USGBC and NAHB require green builders to hire consultants–called "providers" and "verifiers," respectively–to marshal them through the certification processes. LEED's reputation for tough third-party certification burnished its program's reputation on the commercial side, but could be a mixed blessing as USGBC expands into rating residential construction, community development, and remodeling.

"It has a fairly substantial bureaucratic component," says Bill Dumka, senior vice president with San Diego-based developer Black Mountain Ranch, whose Del Sur community includes a clubhouse built to LEED Platinum specifications.

Another knock against LEED is that it doesn't reward points for wood products certified under ratings systems other than the Forest Stewardship Council (FSC). NAHB's guidelines, on the other hand, accept wood certified under a host of third-party sources, including the Sustainable Forest Initiative (SFI) program and the Canada's Sustainable Forest Management System Standards. This separation was important enough for SFI's president and CEO, Kathy Abusow, to encourage delegates at USGBC's GreenBuild conference last November to give credit to SFI-certified wood for LEED-rated building projects.

Because only a small share of the framing lumber produced in North America is FSC-certified, most dealers argue that LEED is impractical to implement for a lot of wood-based construction and shuts out dealers that sell SFI wood from the market.

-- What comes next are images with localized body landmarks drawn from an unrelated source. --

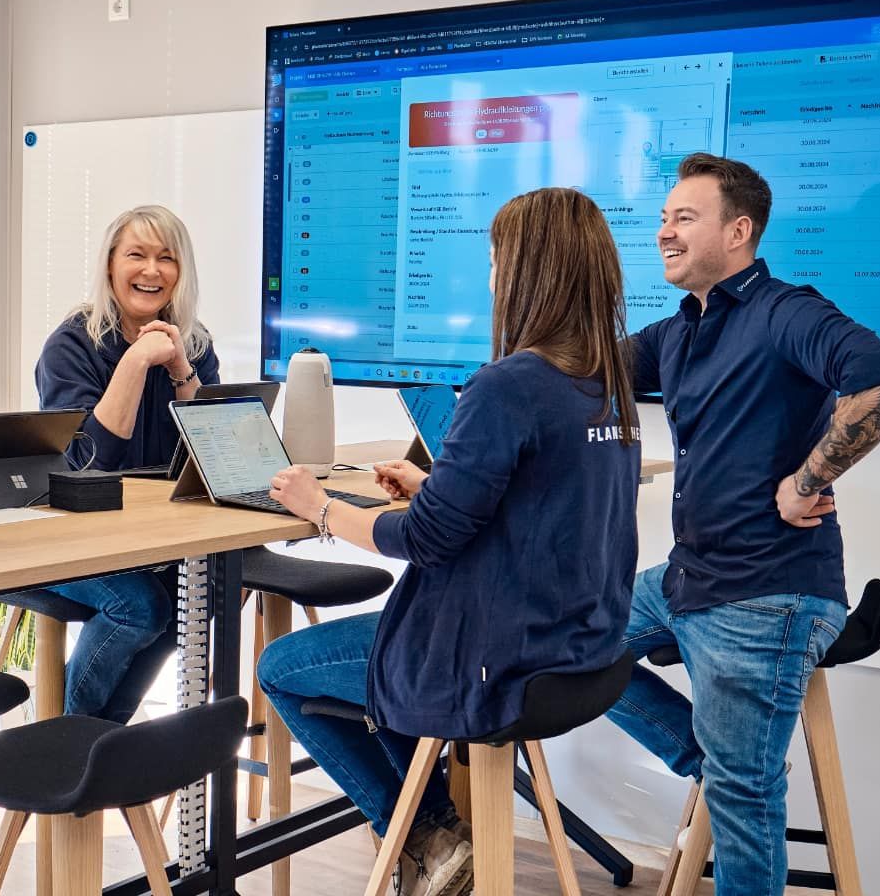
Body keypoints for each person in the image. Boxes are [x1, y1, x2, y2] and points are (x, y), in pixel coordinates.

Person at [258, 187, 642, 896]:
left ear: (528, 270)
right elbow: (540, 505)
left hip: (496, 665)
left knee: (281, 666)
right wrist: (436, 482)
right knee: (371, 662)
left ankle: (431, 833)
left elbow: (427, 541)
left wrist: (320, 509)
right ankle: (435, 836)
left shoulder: (507, 386)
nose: (492, 276)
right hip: (584, 651)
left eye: (497, 259)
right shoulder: (606, 384)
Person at [602, 154, 880, 896]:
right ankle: (716, 750)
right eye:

How big a deal the FSC-SFI debate is for dealers depends on whom you talk to. Seeking simplicity, the National Lumber and Building Material Dealers Association's LBM Institute recently asked the American Lumber Standards Committee to adopt a new eco-forest management standard, certification process, and grade stamp. Many large dealers are at least getting the certification needed to handle FSC wood if demand for something called chain-of-custody certification is required. For instance, 84 Lumber is securing a license that would let it manage and audit the certification process internally for each yard, says Frank Cicero, executive vice president of store operations.

There's also some debate as to whether any kind of wood certification matters to builders. A survey of builders conducted in September 2007 by ProSales' parent company, Hanley Wood LLC, found that only 36% of builders that consider themselves green use certified wood vs. 82% that use Energy Star appliances and 78% that put in high-performance windows. Even more, 22% of the builders say they have no plans to ever specify certified wood.

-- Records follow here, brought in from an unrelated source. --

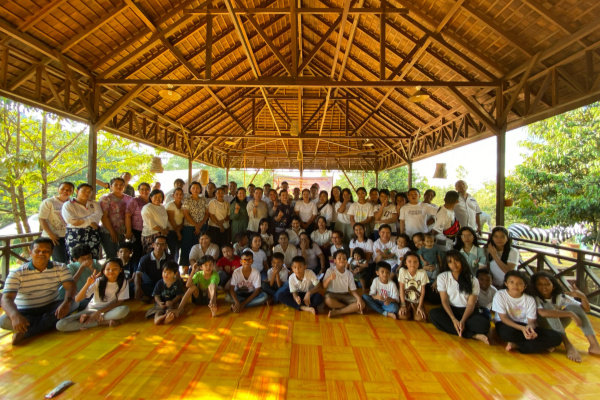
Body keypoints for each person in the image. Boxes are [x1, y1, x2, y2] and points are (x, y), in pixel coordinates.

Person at [0, 238, 77, 344]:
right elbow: (6, 298)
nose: (41, 253)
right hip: (25, 311)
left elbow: (71, 286)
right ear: (31, 252)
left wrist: (66, 302)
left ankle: (28, 331)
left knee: (74, 303)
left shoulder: (61, 268)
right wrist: (15, 316)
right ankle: (46, 323)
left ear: (51, 252)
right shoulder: (17, 273)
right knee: (3, 321)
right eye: (37, 251)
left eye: (46, 251)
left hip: (51, 307)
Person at [531, 271, 600, 362]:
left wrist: (583, 297)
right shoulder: (533, 297)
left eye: (547, 284)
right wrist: (570, 314)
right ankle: (568, 345)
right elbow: (543, 313)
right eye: (539, 284)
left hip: (555, 327)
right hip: (540, 329)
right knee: (549, 307)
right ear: (534, 286)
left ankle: (594, 345)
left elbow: (585, 310)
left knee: (574, 307)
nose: (544, 287)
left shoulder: (559, 296)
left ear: (553, 286)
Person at [492, 271, 563, 354]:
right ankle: (538, 345)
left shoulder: (530, 299)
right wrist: (522, 329)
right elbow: (503, 318)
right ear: (506, 283)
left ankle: (517, 345)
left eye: (519, 283)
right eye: (512, 282)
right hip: (507, 325)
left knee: (557, 337)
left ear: (525, 286)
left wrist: (530, 330)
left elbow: (531, 322)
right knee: (507, 334)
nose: (515, 285)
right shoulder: (500, 295)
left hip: (525, 326)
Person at [429, 251, 490, 343]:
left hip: (467, 312)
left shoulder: (473, 280)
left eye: (456, 260)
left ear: (462, 261)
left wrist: (462, 321)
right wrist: (453, 319)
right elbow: (444, 300)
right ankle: (473, 335)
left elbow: (471, 304)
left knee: (484, 325)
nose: (453, 264)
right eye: (450, 262)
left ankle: (461, 328)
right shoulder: (443, 277)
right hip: (451, 310)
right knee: (434, 314)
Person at [56, 258, 130, 332]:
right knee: (60, 325)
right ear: (103, 271)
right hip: (91, 310)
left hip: (108, 311)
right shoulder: (98, 281)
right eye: (108, 269)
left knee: (124, 310)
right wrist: (88, 284)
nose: (111, 271)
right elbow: (77, 299)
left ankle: (91, 320)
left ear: (120, 270)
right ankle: (102, 322)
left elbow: (119, 302)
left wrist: (99, 312)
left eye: (115, 269)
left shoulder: (123, 282)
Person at [62, 183, 103, 260]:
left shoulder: (94, 203)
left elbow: (98, 215)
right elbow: (71, 221)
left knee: (93, 257)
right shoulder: (68, 204)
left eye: (89, 191)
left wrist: (81, 220)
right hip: (74, 233)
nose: (87, 193)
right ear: (77, 191)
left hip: (92, 233)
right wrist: (90, 223)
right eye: (84, 191)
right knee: (75, 257)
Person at [38, 181, 74, 263]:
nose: (65, 191)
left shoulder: (73, 203)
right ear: (58, 190)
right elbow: (41, 219)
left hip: (69, 236)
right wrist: (50, 234)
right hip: (54, 237)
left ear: (72, 192)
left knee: (70, 260)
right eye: (63, 189)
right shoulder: (49, 202)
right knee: (60, 261)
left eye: (69, 190)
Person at [324, 250, 365, 318]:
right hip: (332, 294)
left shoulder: (349, 273)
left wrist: (359, 299)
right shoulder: (330, 270)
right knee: (328, 300)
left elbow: (353, 290)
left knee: (362, 304)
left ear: (346, 261)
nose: (342, 260)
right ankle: (350, 309)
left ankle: (338, 311)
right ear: (335, 261)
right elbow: (324, 286)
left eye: (344, 258)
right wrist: (329, 278)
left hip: (345, 294)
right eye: (339, 258)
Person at [99, 177, 132, 259]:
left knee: (121, 256)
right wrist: (112, 232)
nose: (119, 186)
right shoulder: (106, 198)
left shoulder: (129, 199)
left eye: (121, 185)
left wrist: (128, 230)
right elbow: (104, 216)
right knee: (112, 256)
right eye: (116, 184)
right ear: (111, 186)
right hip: (108, 231)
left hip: (122, 232)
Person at [180, 181, 208, 273]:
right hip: (189, 227)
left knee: (200, 247)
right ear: (190, 189)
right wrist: (196, 226)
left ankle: (200, 269)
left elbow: (207, 213)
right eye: (193, 188)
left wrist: (200, 225)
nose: (196, 190)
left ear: (200, 189)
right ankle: (185, 270)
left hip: (202, 227)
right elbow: (186, 214)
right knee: (187, 247)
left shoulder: (203, 199)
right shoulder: (187, 200)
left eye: (198, 188)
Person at [134, 235, 172, 301]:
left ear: (165, 246)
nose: (159, 246)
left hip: (163, 284)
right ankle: (158, 297)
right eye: (157, 244)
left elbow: (175, 273)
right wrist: (138, 287)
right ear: (153, 245)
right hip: (149, 284)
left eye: (162, 244)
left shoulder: (169, 258)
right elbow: (138, 274)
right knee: (135, 287)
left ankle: (152, 297)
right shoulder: (145, 258)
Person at [398, 251, 428, 322]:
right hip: (406, 300)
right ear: (405, 263)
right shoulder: (402, 271)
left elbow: (422, 291)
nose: (412, 264)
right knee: (402, 316)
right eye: (409, 261)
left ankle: (415, 311)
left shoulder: (422, 273)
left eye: (415, 262)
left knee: (421, 318)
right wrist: (403, 305)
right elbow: (401, 288)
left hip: (417, 301)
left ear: (418, 263)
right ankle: (410, 311)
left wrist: (420, 306)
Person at [125, 182, 151, 258]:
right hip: (137, 231)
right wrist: (128, 230)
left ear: (149, 190)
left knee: (147, 253)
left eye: (146, 189)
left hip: (149, 231)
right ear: (139, 191)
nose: (144, 191)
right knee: (137, 252)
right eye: (142, 189)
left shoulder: (152, 200)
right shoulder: (134, 200)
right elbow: (127, 215)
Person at [141, 189, 169, 254]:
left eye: (160, 197)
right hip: (151, 235)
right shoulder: (147, 207)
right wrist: (162, 230)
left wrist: (166, 229)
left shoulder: (162, 207)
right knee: (152, 256)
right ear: (151, 198)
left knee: (162, 255)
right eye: (155, 197)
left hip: (162, 234)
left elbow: (165, 220)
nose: (158, 199)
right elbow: (151, 224)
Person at [418, 232, 443, 304]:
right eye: (427, 241)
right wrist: (424, 262)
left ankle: (435, 282)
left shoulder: (435, 248)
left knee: (436, 272)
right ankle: (425, 285)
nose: (429, 243)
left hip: (434, 264)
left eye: (431, 241)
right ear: (424, 242)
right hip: (425, 266)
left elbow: (438, 256)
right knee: (425, 276)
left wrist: (440, 263)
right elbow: (420, 256)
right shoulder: (422, 249)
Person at [166, 187, 185, 262]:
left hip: (181, 230)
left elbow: (184, 218)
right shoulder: (170, 205)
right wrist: (178, 232)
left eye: (180, 194)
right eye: (177, 194)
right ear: (173, 195)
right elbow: (171, 219)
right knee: (173, 252)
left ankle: (176, 269)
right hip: (171, 231)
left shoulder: (183, 205)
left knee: (178, 251)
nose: (179, 196)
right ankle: (171, 269)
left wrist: (180, 228)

Whether builders and suppliers opt for the path of least resistance likely will rest on public perceptions of different programs' credibility, especially when "greenwashing"–claiming to be green without being green–is rampant.

"Building green is a lot about marketing and promotion, and LEED clearly has an advantage," says Dumka. NAHB is talking about co-branding its program with those of its HBAs support. The battle for the hearts and minds of eco-conscious builders and home buyers is about to escalate.

–John Caulfield is a contributing editor to ProSales.